La Cour Suprême britannique examine mercredi un recours de Google contre une plainte en nom collectif lancée par une association de consommateurs et accusant le géant américain d’avoir collecté illégalement des données personnelles d’utilisateurs de l’iPhone.

La plus haute juridiction au Royaume-Uni va se pencher sur cette affaire durant deux jours, avant de rendre sa décision ultérieurement sur la poursuite ou non de cette procédure contre Google.

L’association « Google You Owe Us » (Google, tu nous dois quelque chose), menée par l’ancien dirigeant de l’association de consommateurs « Which? », Richard Lloyd, tente d’obtenir au moins un milliard de livres d’indemnisations pour plus de quatre millions d’utilisateurs en Angleterre et au Pays de Galles.

En première instance, la Haute Cour de Londres avait refusé en octobre 2018 d’autoriser une telle procédure, avant que la Cour d’appel en octobre 2019 n’en décide autrement et permette à la procédure de se poursuivre.

Ce revers a conduit Google à faire appel devant la Cour Suprême afin d’empêcher que l’action de groupe ne puisse aboutir, estimant que l’accusation n’a pas montré de preuve que les utilisateurs avaient été pénalisés.

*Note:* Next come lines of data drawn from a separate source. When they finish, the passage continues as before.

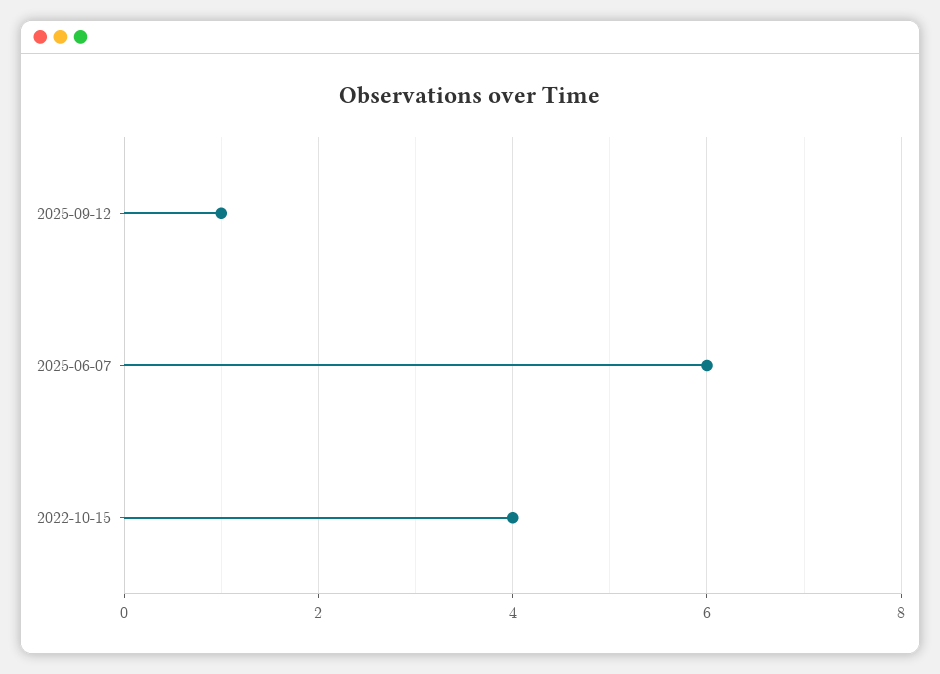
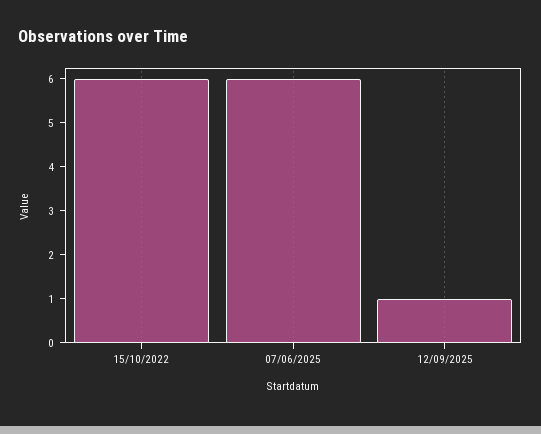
  {
    "2025-09-12": 1,
    "2025-06-07": 6,
-   "2022-10-15": 4
+   "2022-10-15": 6
  }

Trois personnes indemnisées en 2015

L’association accuse Google d’avoir contourné les options de sécurité de l’iPhone et collecté des données personnelles entre août 2011 et février 2012 en utilisant le navigateur Safari.

Des informations concernant l’origine sociale ou ethnique, la santé, les opinions politiques, les préférences sexuelles des utilisateurs ou encore leurs habitudes d’achat avaient été collectées, selon l’accusation, ajoutant que ces informations étaient ensuite compilées puis proposées à des annonceurs.

« Google a illégalement fait un mauvais usage des données de millions d’utilisateurs de l’iPhone sans leur consentement et nous voulons qu’il rende des comptes », a estimé M. Lloyd dans une déclaration avant l’audience de la Cour Suprême.

De son côté, une porte-parole du géant américain a estimé que la plainte porte sur « des événements qui sont survenus il y a dix ans auxquels nous avons répondu à ce moment-là ».

Une affaire semblable avait été portée devant la justice britannique en 2015 par trois personnes. Ces dernières avaient obtenu un accord resté confidentiel mais qui avait ouvert la porte à une action collective, selon Google You Owe Us.